## Provided passage
Optical and chemical identification of kinetic steps in trypsin- and chymotrypsin-catalysed reactions.

Previous interpretations of the mechanism of trypsin- and chymotrypsin-catalysed reactions in terms of two intermediates, the Michaelis complex and an acyl-enzyme, were based on steady-state studies and on the observation of individual steps under sub-optimum conditions. In the present paper new methods for the rapid analysis of chemical events and for the spectrophotometric detection of individual steps are applied to these two enzymes. These methods can be used to study reactions with specific amino acid ester substrates. It can be shown that there are at least three distinct steps between the Michaelis complex and the release of ethanol; the latter is likely to correspond to acyl-enzyme formation. The relative rates of these three steps are measured by rapid-flow techniques from observations of the displacement of chromophoric inhibitors and reactions with specific substrates containing chromophores, as well as from ethanol analyses during a single turnover of the enzyme reactions. It is concluded that the reactions of trypsin and chymotrypsin with their specific substrates involve the formation of a specially reactive conformation of the enzyme-substrate complex and that the rate constants involved in this rearrangement are at least as important for the overall reaction as those of the subsequent formation and decomposition of the acyl-enzyme.

## Data extracts
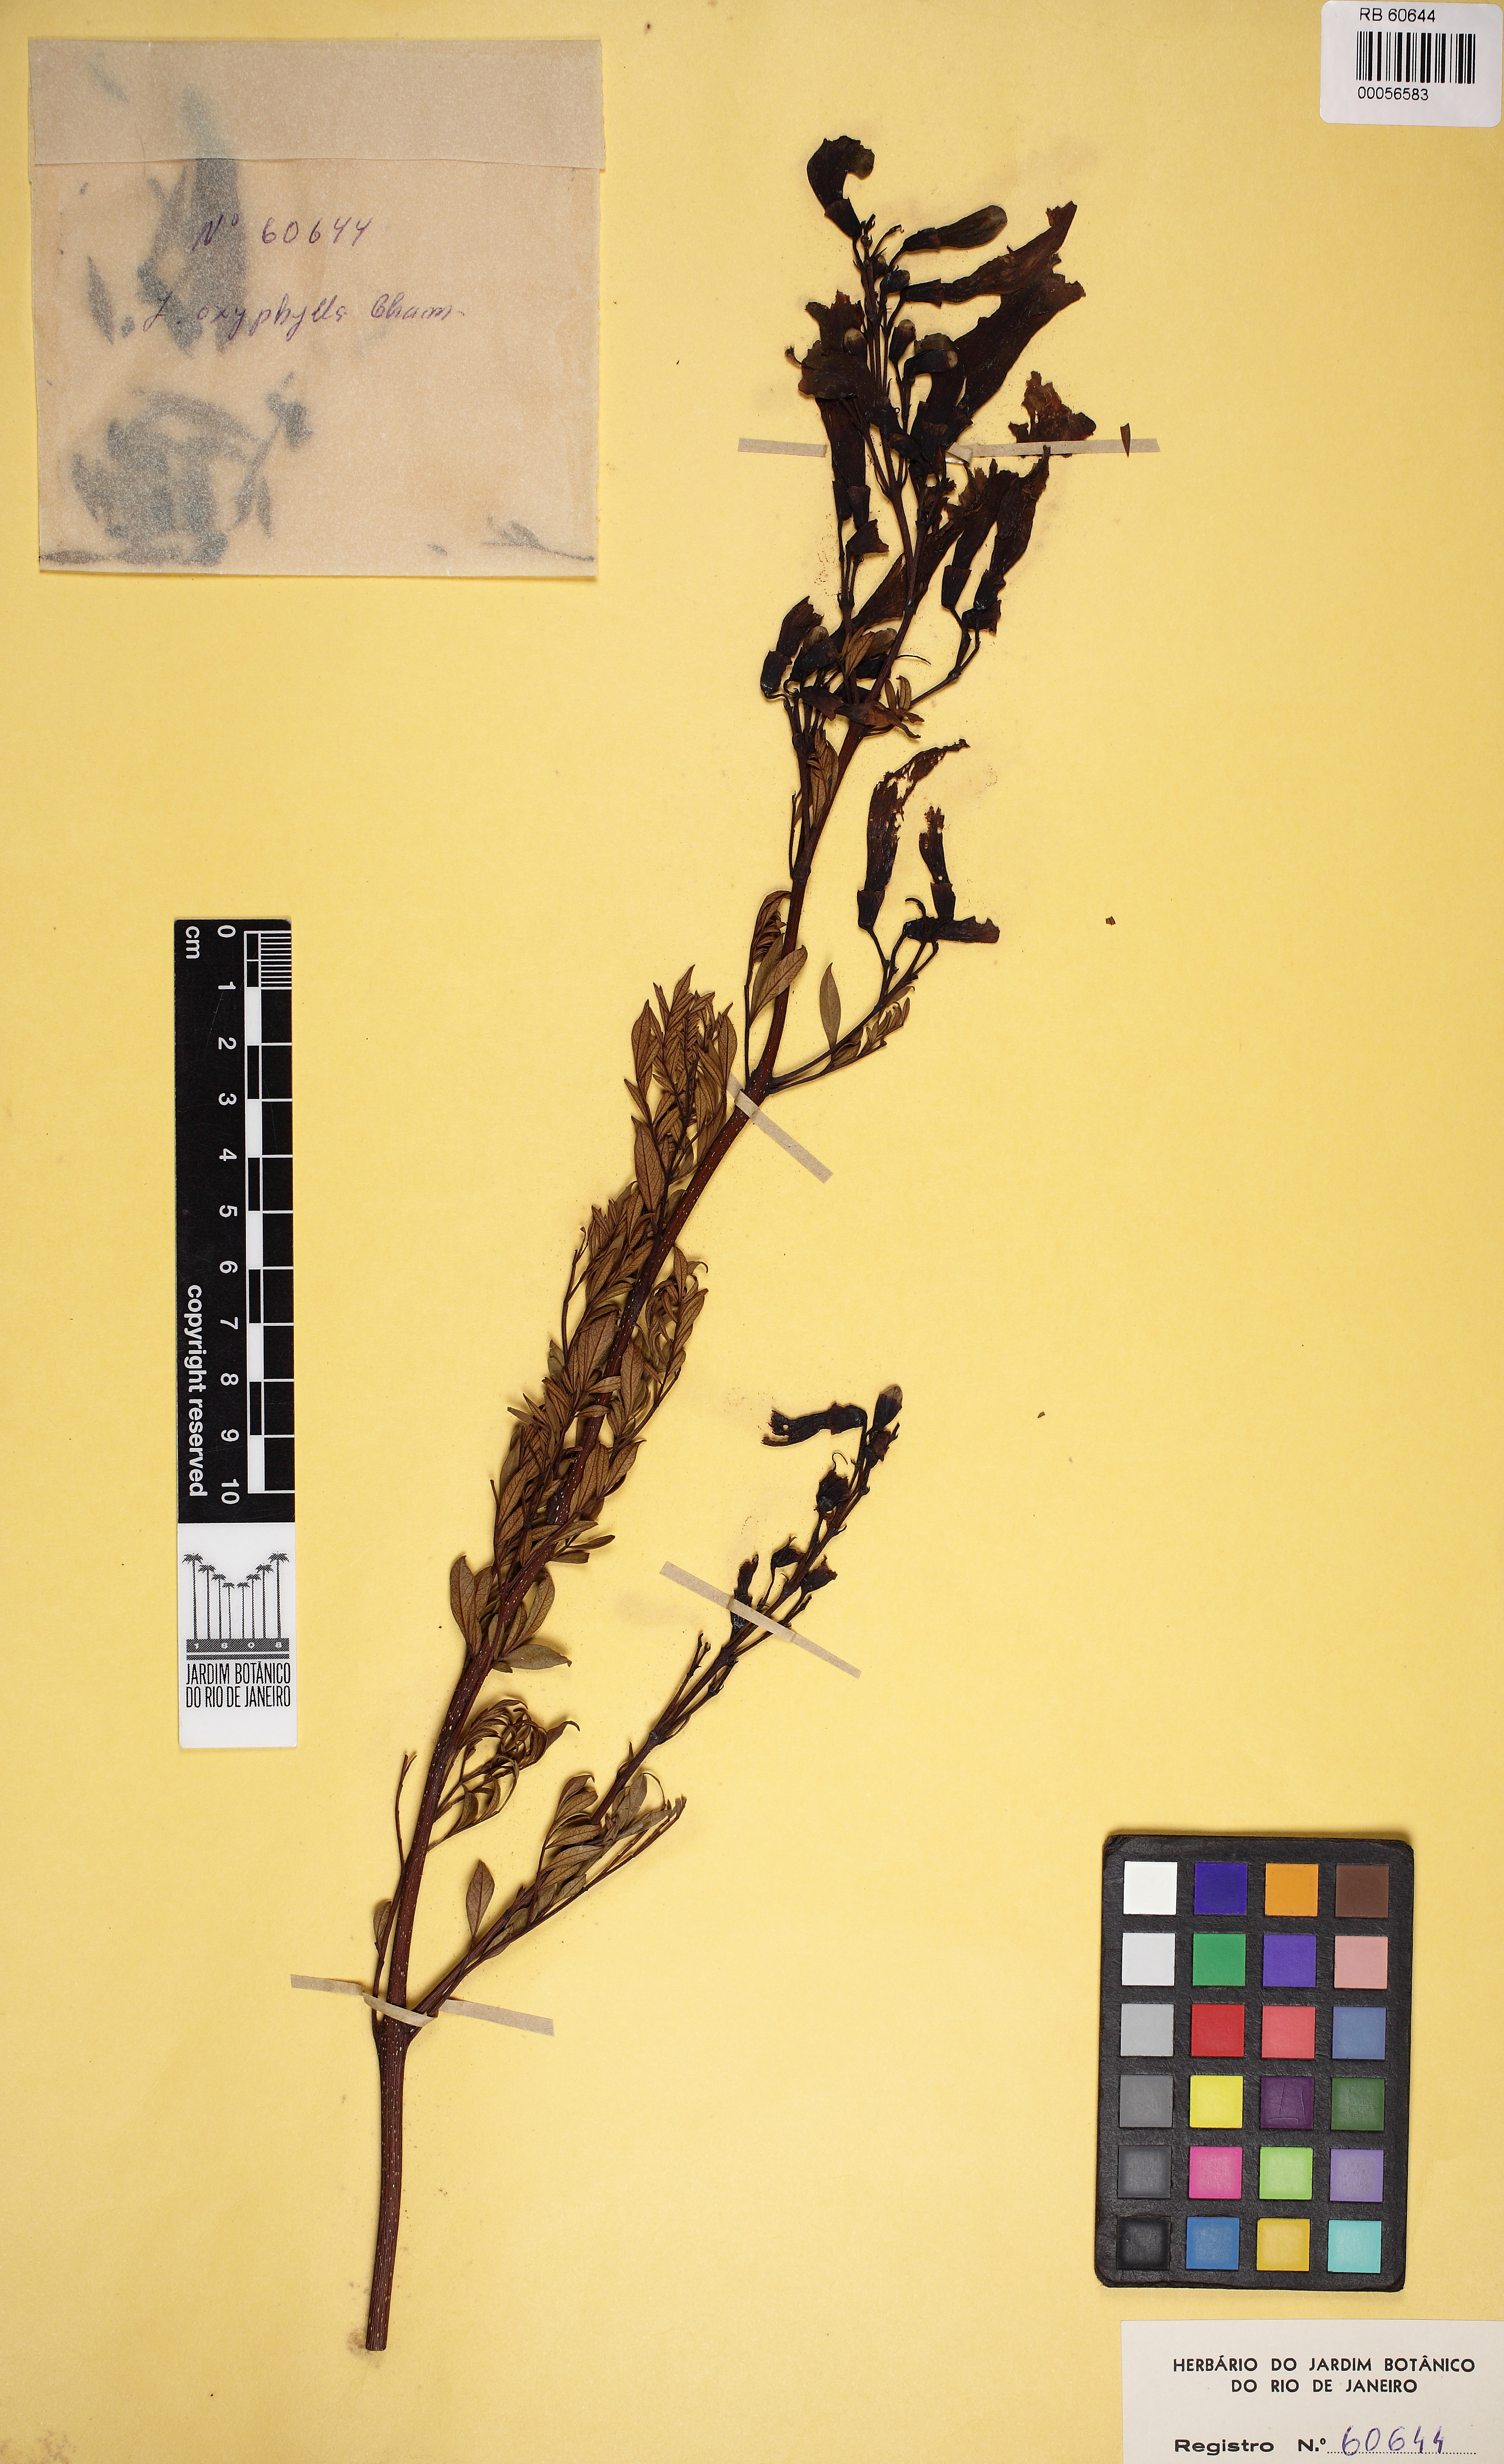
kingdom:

==

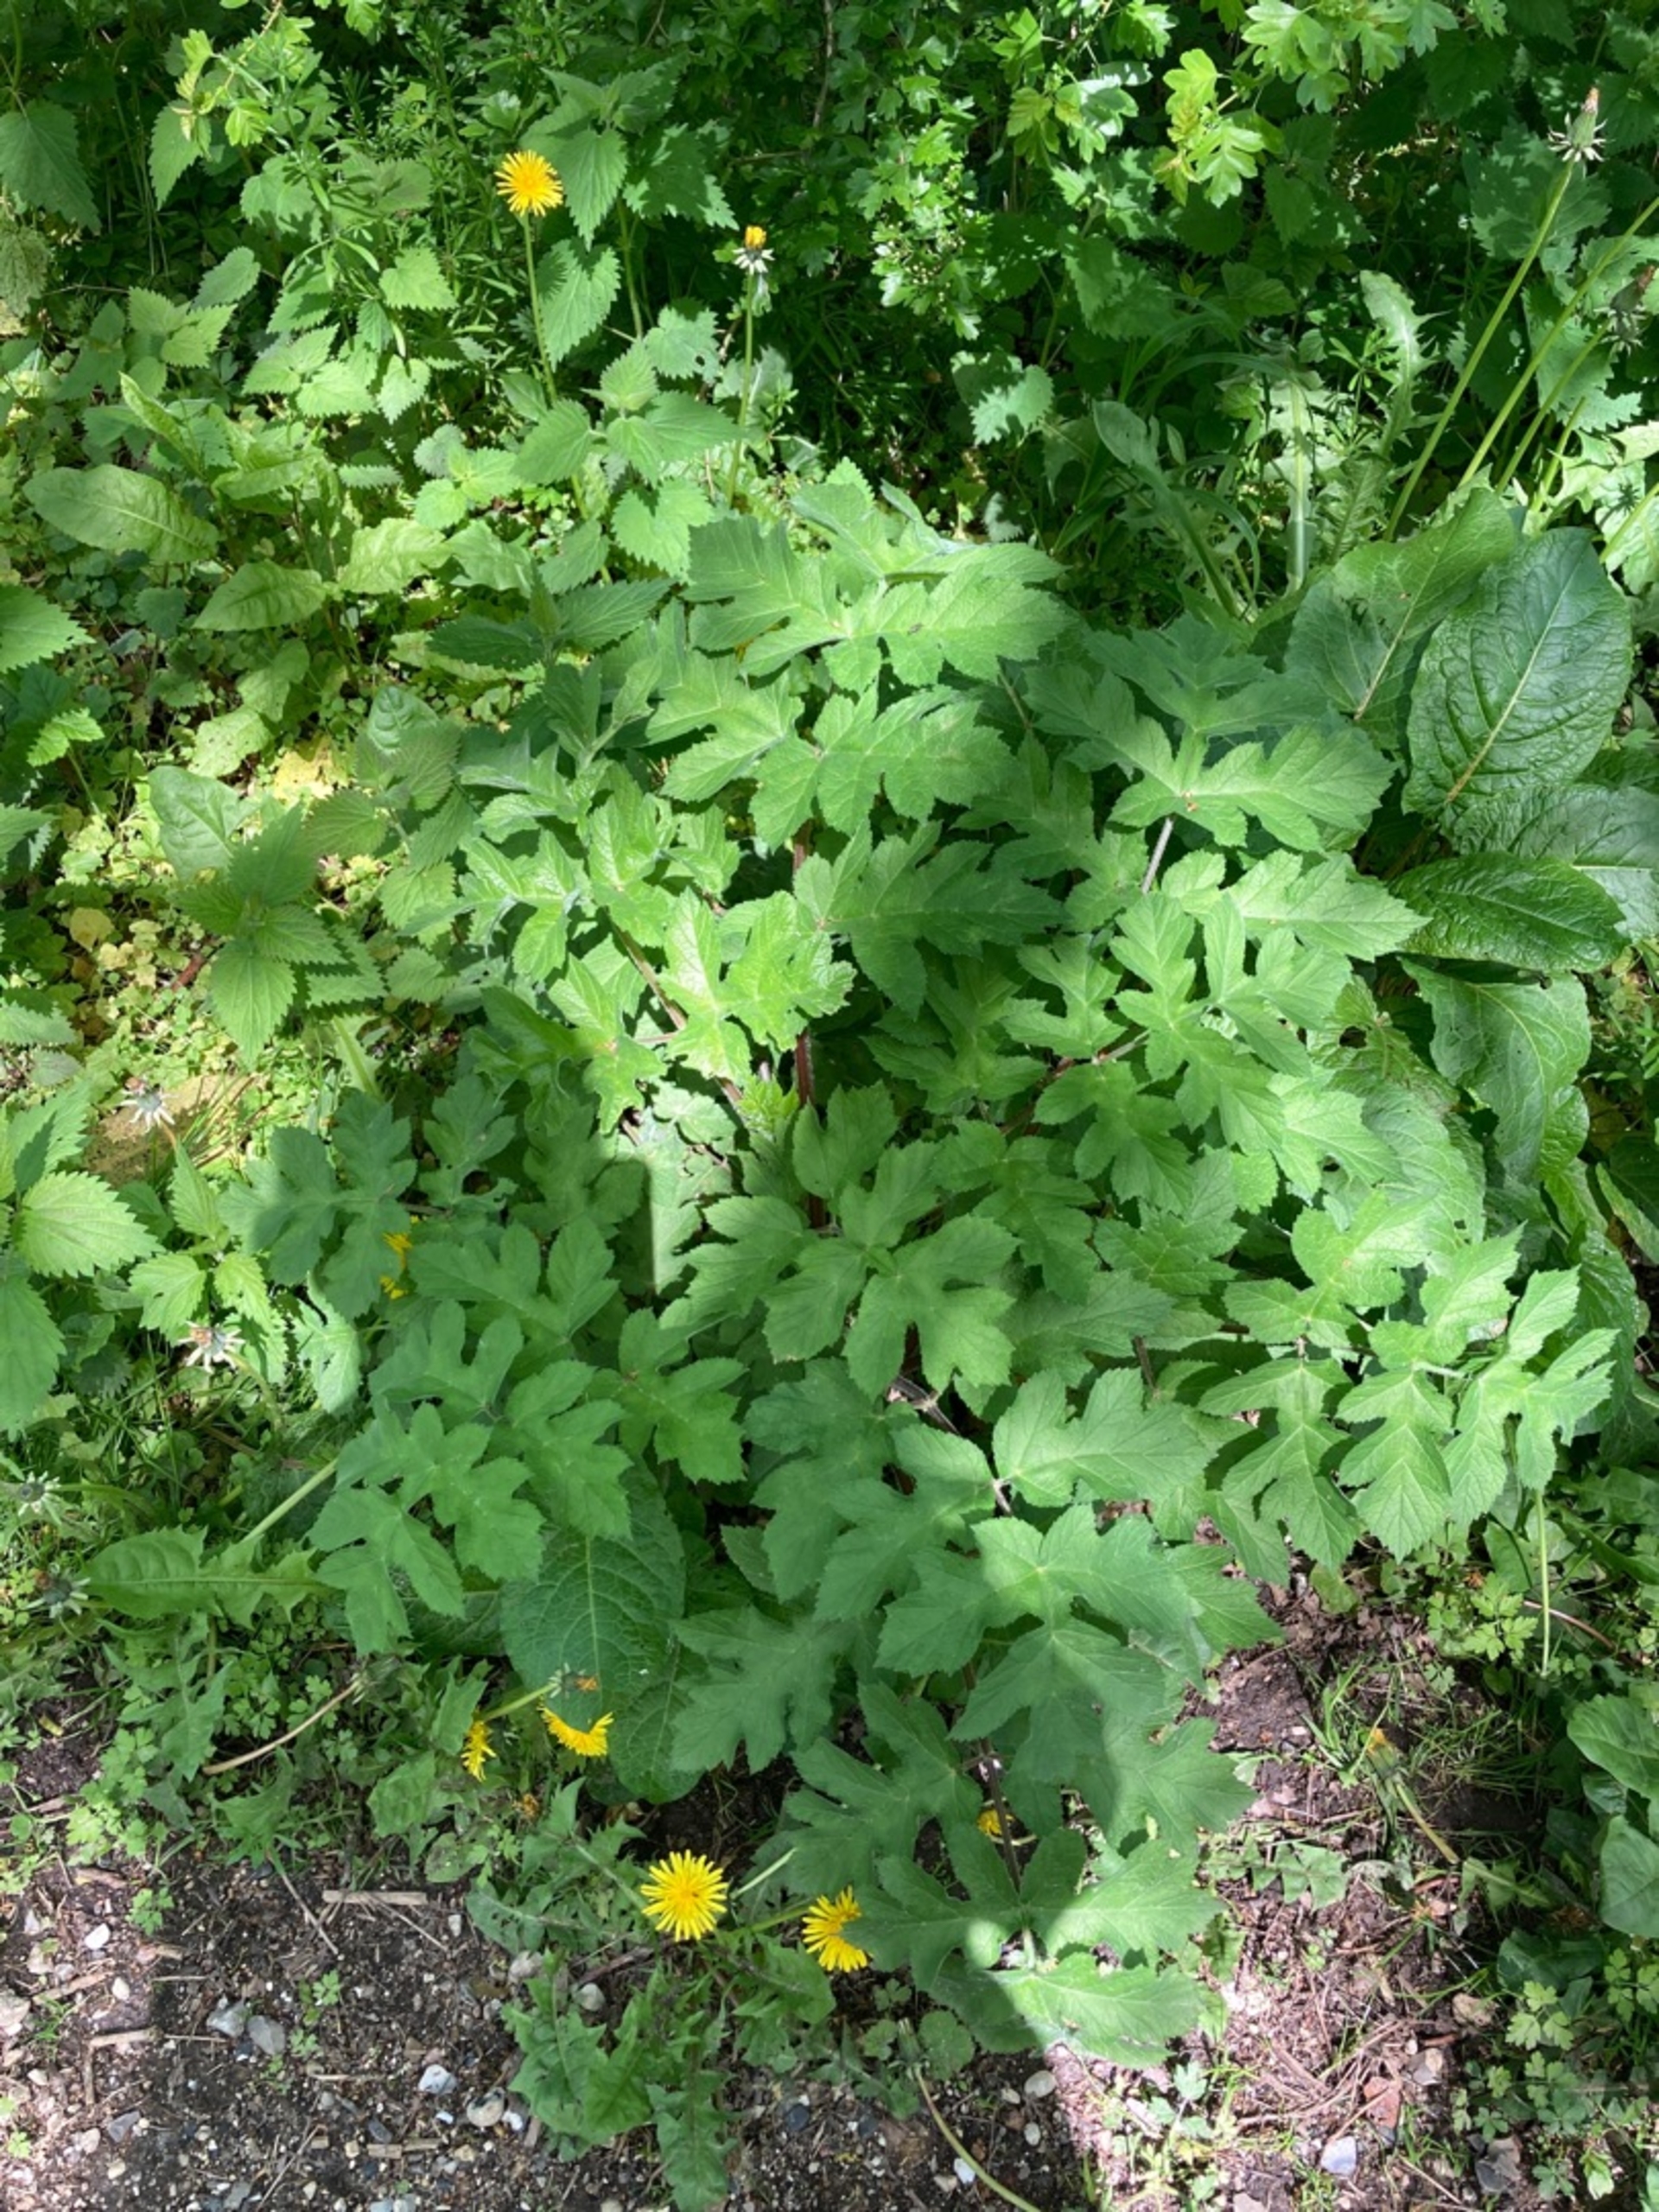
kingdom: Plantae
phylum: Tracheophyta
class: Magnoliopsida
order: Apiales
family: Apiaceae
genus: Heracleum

## Apply what you read
- a) Translate this sentence from the passage on trypsin and chymotrypsin into Spanish: "These methods can be used to study reactions with specific amino acid ester substrates."
- b) Summarize the passage on trypsin and chymotrypsin in two sentences.
- c) Answer these questions from the passage on trypsin and chymotrypsin:
(i) Which two intermediates did previous interpretations of the mechanism rely on?
(ii) At least how many distinct steps lie between the Michaelis complex and the release of ethanol?
(iii) What is the release of ethanol likely to correspond to?

## Responses
- a) Estos métodos pueden utilizarse para estudiar reacciones con sustratos específicos de ésteres de aminoácidos.

- b) New methods for rapid chemical analysis and spectrophotometric detection of individual steps were applied to trypsin- and chymotrypsin-catalysed reactions with specific amino acid ester substrates, showing at least three distinct steps between the Michaelis complex and the release of ethanol. The reactions involve the formation of a specially reactive conformation of the enzyme-substrate complex, and the rate constants of this rearrangement are at least as important for the overall reaction as those of acyl-enzyme formation and decomposition.

- c)
(i) The Michaelis complex and an acyl-enzyme.
(ii) At least three.
(iii) Acyl-enzyme formation.